Extracted page text data:

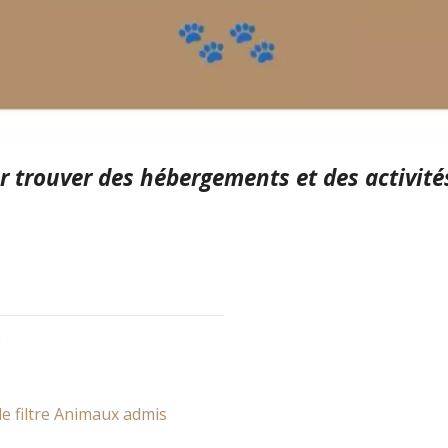
 trouver des hébergements et des activités
e
le filtre Animaux admis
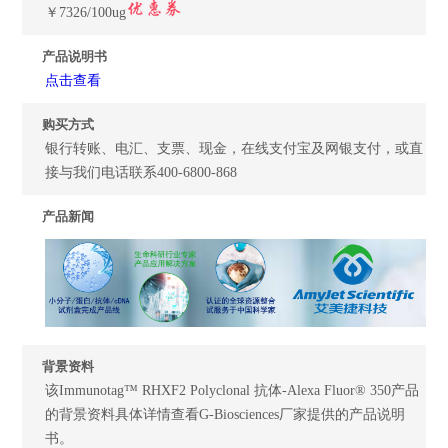
￥7326/100ug
产品说明书
点击查看
购买方式
银行转账、电汇、支票、现金，在线支付宝及网银支付，或直
接与我们电话联系400-6800-868
产品新闻
背景资料
该Immunotag™ RHXF2 Polyclonal 抗体-Alexa Fluor® 350产品
的背景资料具体详情查看G-Biosciences厂家提供的产品说明
书。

◆ Task item
The required output is each line above restated verbatim, with all images omitted.

◆ Written answer
 trouver des hébergements et des activités
e
le filtre Animaux admis
￥7326/100ug
产品说明书
点击查看
购买方式
银行转账、电汇、支票、现金，在线支付宝及网银支付，或直
接与我们电话联系400-6800-868
产品新闻
背景资料
该Immunotag™ RHXF2 Polyclonal 抗体-Alexa Fluor® 350产品
的背景资料具体详情查看G-Biosciences厂家提供的产品说明
书。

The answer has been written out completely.